Госпожа Гюго прибыла в тот вечер на Гернси и прожила там очень недолго. Теперь она была импозантной дамой шестидесяти четырех лет, с высокой прической из крупных локонов, в нарядном платье, подчеркивавшем ее пышные формы. Она поражала молодого Стапфера тем, что с торжественным видом изрекала очевидные вещи: «Вы из Парижа, сударь?.. Ах, Париж! Величайший город мира!..» Время от времени она исправляла ошибки в речи своей сестры: «Ах, Жюли, как ты можешь говорить: „Не хотите ли медока?“ Надо говорить: медокского вина».

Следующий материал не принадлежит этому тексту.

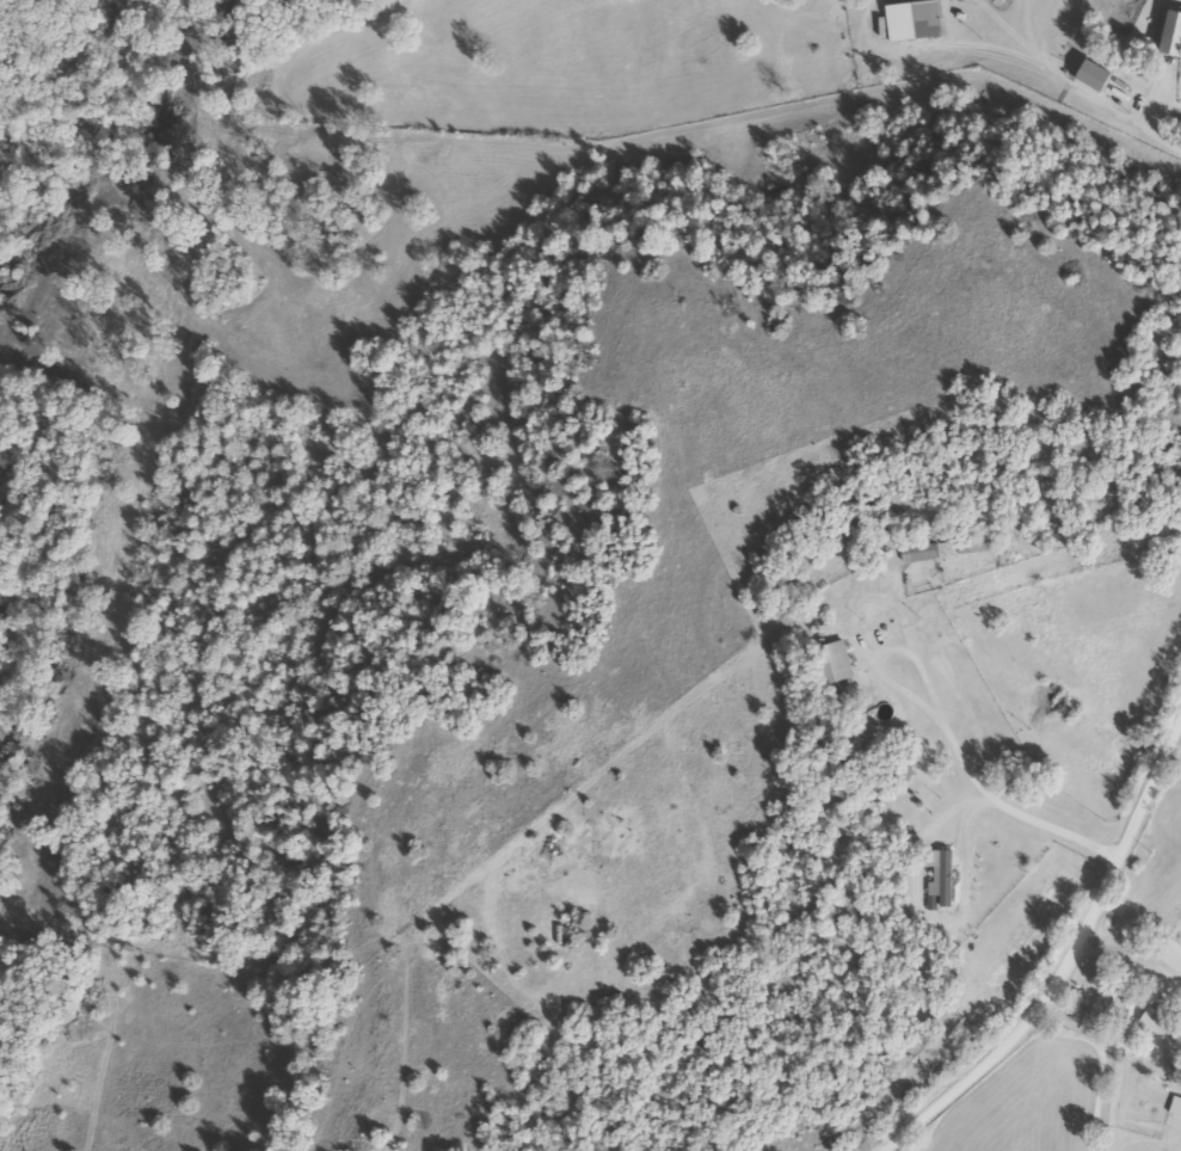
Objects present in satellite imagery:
road: (1178, 1)
building: (911, 22)
building: (1169, 26)
building: (915, 552)
building: (830, 664)
road: (1049, 950)
building: (1170, 956)
road: (465, 1002)
building: (1159, 1026)
building: (1174, 1107)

О современных писателях Виктор Гюго отзывался без обиняков. Его удивляло, что критика вознамерилась раскрыть «великое значение поэзии Мюссе… Я нахожу очень верным и прелестным определение, которое ему когда-то дали: мисс Байрон… Он во многом уступает Ламартину… Есть только один классик в нашем веке, единственный, вы понимаете? Это я. Я знаю французский язык лучше всех. После меня идут Сент-Бёв и Мериме… Но этот последний – писатель короткого дыхания. Сдержанный, как говорят. Вот уж действительно хорошая похвала писателю. Тьер – это писатель-швейцар, нашедший читателей-дворников… Курье – гнусный малый. У Шатобриана много превосходных сочинений, но это был человек без любви к человечеству, отвратительная натура. Меня обвиняют в том, что я был горд; да, это верно, моя гордость – это моя сила».